MediPro Latest Version injection vulnerability and background get shell

MediPro Latest Version injection vulnerability and background get shell

MediPro has multiple cms websites with loose filtering and injection vulnerabilities. The background can bypass logon and get shell to obtain server permissions.

/* Er, the official website uses zend-encrypted code by default and needs to be decrypted. */

Baidu is still used by many websites ..

1. Background bypass login Vulnerability

If magic_quotes_gpc is not enabled on the server, log on to the system directly. The background is generally www.xxxx.com/adm/

Username: webmaster 'or 1 = 1 or 'A' = 'A /*

Password: Enter the verification code.



In addition, after magic_quotes_gpc is escaped, the old hacker tried to use methods like % d5 % 27, such:

Username user = admin % d5 % 27 or 1 = 1 limit -- this class

Although the admincheck () function is also bypassed, the user value uploaded by the user is directly used in subsequent setcookies. The result cannot be used in subsequent permission verification, continue.

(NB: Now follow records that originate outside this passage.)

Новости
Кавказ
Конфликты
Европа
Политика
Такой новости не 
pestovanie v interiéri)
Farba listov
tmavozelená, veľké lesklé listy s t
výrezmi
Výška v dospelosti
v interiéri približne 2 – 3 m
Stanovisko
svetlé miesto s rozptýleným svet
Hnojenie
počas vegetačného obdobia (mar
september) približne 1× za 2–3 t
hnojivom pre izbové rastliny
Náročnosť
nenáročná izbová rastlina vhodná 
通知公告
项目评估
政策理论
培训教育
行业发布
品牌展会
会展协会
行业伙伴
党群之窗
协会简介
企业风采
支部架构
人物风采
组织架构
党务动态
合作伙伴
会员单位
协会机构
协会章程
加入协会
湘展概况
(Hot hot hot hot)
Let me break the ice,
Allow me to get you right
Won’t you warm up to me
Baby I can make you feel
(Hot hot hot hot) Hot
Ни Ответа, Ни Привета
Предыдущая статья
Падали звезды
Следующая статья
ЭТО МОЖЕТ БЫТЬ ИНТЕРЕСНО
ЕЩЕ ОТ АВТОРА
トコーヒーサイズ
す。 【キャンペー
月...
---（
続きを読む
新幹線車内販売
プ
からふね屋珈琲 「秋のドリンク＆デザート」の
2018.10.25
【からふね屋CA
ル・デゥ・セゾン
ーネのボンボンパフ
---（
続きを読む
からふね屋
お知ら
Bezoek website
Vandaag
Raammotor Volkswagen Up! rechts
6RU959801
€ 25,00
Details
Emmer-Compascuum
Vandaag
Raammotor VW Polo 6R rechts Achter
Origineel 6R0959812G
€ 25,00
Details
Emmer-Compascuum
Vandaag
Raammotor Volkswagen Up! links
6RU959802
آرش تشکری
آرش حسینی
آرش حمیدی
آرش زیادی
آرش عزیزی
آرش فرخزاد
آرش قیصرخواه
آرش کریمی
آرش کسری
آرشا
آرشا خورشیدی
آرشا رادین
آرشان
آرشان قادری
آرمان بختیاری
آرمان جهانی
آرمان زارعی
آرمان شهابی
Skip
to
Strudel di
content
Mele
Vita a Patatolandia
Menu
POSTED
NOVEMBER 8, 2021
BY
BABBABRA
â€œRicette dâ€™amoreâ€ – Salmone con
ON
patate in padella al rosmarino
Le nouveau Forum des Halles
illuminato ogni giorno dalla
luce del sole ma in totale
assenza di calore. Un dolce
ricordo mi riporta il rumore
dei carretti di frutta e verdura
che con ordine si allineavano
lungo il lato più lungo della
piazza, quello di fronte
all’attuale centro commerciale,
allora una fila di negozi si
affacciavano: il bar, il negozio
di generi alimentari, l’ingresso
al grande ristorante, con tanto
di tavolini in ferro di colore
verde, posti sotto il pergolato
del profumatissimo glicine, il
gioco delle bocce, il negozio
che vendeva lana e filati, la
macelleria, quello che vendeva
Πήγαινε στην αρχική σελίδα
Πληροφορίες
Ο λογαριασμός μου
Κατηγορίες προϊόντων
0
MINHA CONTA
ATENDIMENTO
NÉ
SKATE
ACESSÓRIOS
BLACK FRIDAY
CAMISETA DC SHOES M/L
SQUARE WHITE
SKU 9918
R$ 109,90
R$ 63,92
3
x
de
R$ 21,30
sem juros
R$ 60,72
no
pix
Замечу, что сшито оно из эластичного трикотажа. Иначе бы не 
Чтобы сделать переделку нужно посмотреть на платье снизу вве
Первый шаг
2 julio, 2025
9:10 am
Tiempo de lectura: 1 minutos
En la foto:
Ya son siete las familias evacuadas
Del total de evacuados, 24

2. registration page Injection Vulnerability

Where do I register a user? regform. php? Membertypeid = 10, there is an injection vulnerability. The problem code appears on the registration page: regform. php, where $ membertypeid is not filtered, and $ membertypeid is directly used by the subsequent functions.



When escape is not enabled:

Http: // website/regform. php? Membertypeid = 10 WHERE 1 = 2 union select 1, 'Password', "user", 0, 'user', from cms_admin t limit --



If magic_quotes_gpc is enabled and the double quotation marks of "user" are escaped, there is also a relatively cumbersome method:

The general method is to union the cms_member_regform_10 table and display the values in the formcolname field (note: this field is the registered item field. This is required because the items on the registration page are dynamically generated. Otherwise, the Administrator account and password cannot be displayed.

For details, see the illustration below.



3. get shell in the background

For example, in/adm/temp.inc.php, the Code filters only the content of the uploaded file, such as ". php. xx ", if you are using windows IIS, you can also change the suffix. asp ,. asa, etc;
 

if ( substr( $fname, 0 - 4 ) == ".php" || substr( $fname, 0 - 4 ) == ".exe" ){            err( $strDownNotice11, "", "" );  }

After logging on to the background, access www.xxxxx.com/adm/tempftp.php directly? Fold = default

Upload a sentence: 4. php. xx



Upload path: www.xxxxx.com/templates/default/4.php.xx



Kitchen knife open circuit ~~



Note: The 4. php. xx used for testing has been deleted.

Solution:

Filter parameters to restrict upload.